**Quoted text**
*-*-*
The proportion of people living on less than US$1 a day worldwide dropped by almost half between 1981 and 2001, from 40 to 21 percent of the global population. Given world population growth, this means the number of people living in extreme poverty fell from 1.5 to 1.1 billion.

 

This progress is evidence that it is possible to reduce the number of people living in extreme poverty by hundreds of millions in just 20 years.

 

These numbers, drawn from the World Bank's annual World Development Indicators 2004 and based on household surveys around the globe, raise hope that the first of eight Millennium Development Goals (MDGs) set by 189 world leaders in September 2000, namely to reduce the rate of income poverty by half from its 1990 level by 2015, is within our grasp.

 

The statistics also strongly confirm that, despite what some might suggest, economic growth plays a powerful role in reducing poverty.

 

In China, for example, average incomes have grown by 8.5 percent a year since 1981, and the number of the poor has dropped by more than 400 million.
*-*-*
[Raw records]
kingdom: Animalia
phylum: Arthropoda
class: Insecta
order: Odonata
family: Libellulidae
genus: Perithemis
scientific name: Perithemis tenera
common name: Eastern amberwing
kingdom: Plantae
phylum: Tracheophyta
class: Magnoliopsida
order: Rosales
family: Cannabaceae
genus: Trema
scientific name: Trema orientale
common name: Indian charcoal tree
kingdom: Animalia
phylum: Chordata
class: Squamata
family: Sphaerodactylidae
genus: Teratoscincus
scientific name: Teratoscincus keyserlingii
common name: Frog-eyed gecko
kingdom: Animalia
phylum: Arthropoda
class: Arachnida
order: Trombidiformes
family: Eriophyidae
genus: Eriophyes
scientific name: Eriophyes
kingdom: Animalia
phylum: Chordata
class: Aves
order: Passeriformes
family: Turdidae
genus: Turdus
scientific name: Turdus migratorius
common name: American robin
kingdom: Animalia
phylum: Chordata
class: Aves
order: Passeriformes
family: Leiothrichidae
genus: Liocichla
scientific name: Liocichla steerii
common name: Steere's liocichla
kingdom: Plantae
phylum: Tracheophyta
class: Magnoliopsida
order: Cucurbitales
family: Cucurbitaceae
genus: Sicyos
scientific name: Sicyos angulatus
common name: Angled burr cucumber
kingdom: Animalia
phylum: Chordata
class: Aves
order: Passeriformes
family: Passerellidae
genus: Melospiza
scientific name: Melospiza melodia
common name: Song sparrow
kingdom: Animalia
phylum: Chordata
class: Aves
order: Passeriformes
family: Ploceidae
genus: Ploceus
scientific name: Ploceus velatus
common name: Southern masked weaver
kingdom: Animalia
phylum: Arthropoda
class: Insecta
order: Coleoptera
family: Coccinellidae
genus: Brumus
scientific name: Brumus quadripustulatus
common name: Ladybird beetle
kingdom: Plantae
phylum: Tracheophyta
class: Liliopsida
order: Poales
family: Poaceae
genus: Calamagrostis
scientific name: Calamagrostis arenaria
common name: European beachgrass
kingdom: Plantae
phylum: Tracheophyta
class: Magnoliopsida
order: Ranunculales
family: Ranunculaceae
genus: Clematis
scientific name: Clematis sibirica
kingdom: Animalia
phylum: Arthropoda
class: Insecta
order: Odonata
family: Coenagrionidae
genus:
*-*-*
**The task**
Print the passage on world poverty word for word, everything from "This progress is" down to "than 400 million.".

**Full answer**
This progress is evidence that it is possible to reduce the number of people living in extreme poverty by hundreds of millions in just 20 years.

 

These numbers, drawn from the World Bank's annual World Development Indicators 2004 and based on household surveys around the globe, raise hope that the first of eight Millennium Development Goals (MDGs) set by 189 world leaders in September 2000, namely to reduce the rate of income poverty by half from its 1990 level by 2015, is within our grasp.

 

The statistics also strongly confirm that, despite what some might suggest, economic growth plays a powerful role in reducing poverty.

 

In China, for example, average incomes have grown by 8.5 percent a year since 1981, and the number of the poor has dropped by more than 400 million.